The speed of the cycloid $c\left( t \right) = \left( {4t - 4\sin t,4 - 4\cos t} \right)$ at points where the tangent line is horizontal is 8.
We have $x\left( t \right) = 4t - 4\sin t$, ${\ \ \ }$ $x'\left( t \right) = 4 - 4\cos t$, $y\left( t \right) = 4 - 4\cos t$, ${\ \ \ }$ $y'\left( t \right) = 4\sin t$. By Theorem 2, the speed of the particle is $s'\left( t \right) = \sqrt {{{\left( {4 - 4\cos t} \right)}^2} + {{\left( {4\sin t} \right)}^2}} = 4\sqrt 2 \sqrt {1 - \cos t}$. Since $2{\sin ^2}\frac{t}{2} = 1 - \cos t$ ${\ \ }$ or ${\ \ }$ $\sqrt 2 \left| {\sin \frac{t}{2}} \right| = \sqrt {1 - \cos t}$, we get (1) ${\ \ \ \ \ }$ $s'\left( t \right) = 8\left| {\sin \frac{t}{2}} \right|$. Using Eq. (8) of Section 12.1, the slope of the tangent line to the cycloid is $\frac{{dy}}{{dx}} = \frac{{y'\left( t \right)}}{{x'\left( t \right)}} = \frac{{4\sin t}}{{4\left( {1 - \cos t} \right)}} = \frac{{\sin t}}{{1 - \cos t}}$ The tangent line is horizontal if $\frac{{dy}}{{dx}} = 0$. So, we solve the equation $\frac{{\sin t}}{{1 - \cos t}} = 0$ to find the $t$-values when the tangent line is horizontal.

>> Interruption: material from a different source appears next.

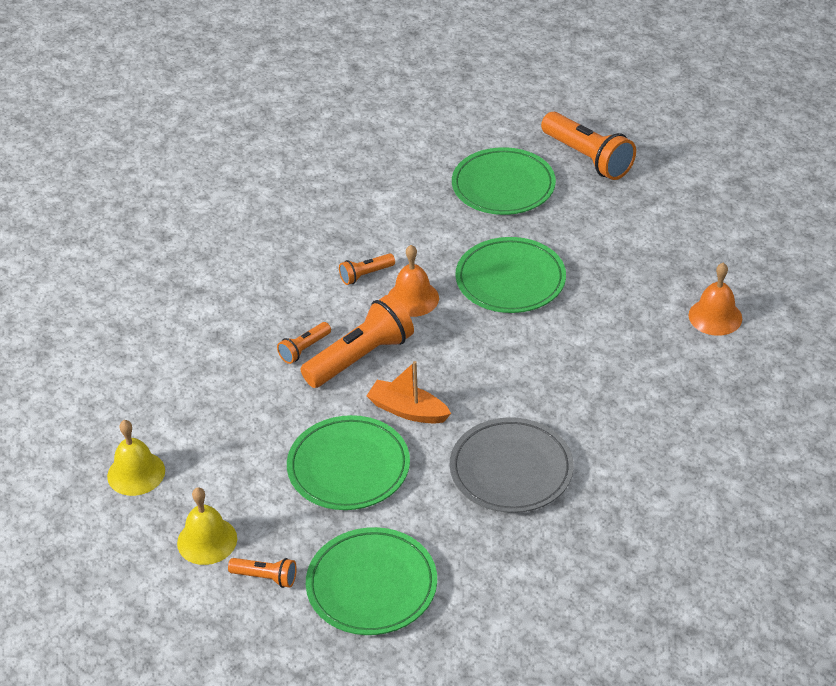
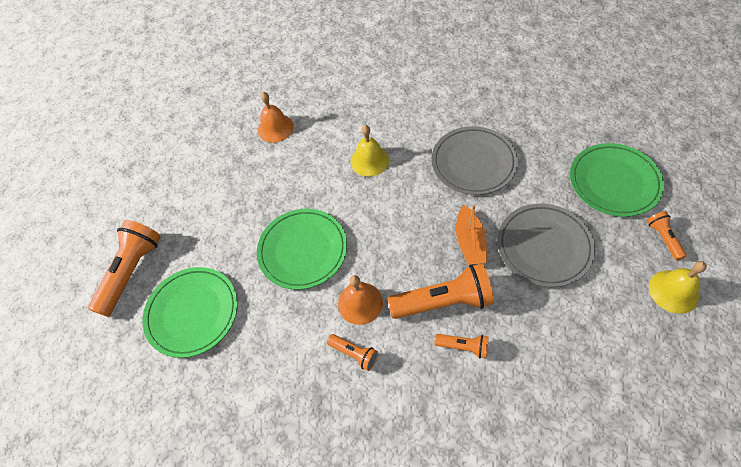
camera: 115 degrees left, 15 degrees up
(136, 473) = (671, 384): yellow bell -> yellow bell (369, 160)
(348, 467) = (544, 247): green plate -> grey plate
(360, 357) = (443, 301): orange flashlight -> orange flashlight turned 150 degrees clockwise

Notice that $\frac{{dy}}{{dx}}$ is infinite if $\cos t = 1$. So, the required conditions are $\sin t = 0$ and $\cos t \ne 1$. The general solution is $t = \left( {2n - 1} \right)\pi$, where $n = 0, \pm 1, \pm 2, \pm 3,...$. Let us consider the case where $t \ge 0$. So, the solution is then $t = \left( {2n - 1} \right)\pi$ for $n = 1,2,3,...$. Substituting $t = \left( {2n - 1} \right)\pi$ into equation (1) gives $s'\left( t \right) = 8\left| {\sin \frac{t}{2}} \right| = 8\left| {\sin \frac{{\left( {2n - 1} \right)\pi }}{2}} \right|$ ${\ \ \ }$ for $n = 1,2,3,...$. Since $\left| {\sin \frac{{\left( {2n - 1} \right)\pi }}{2}} \right| = 1$ for $n = 1,2,3,...$, so the speed is $s'\left( t \right) = 8$.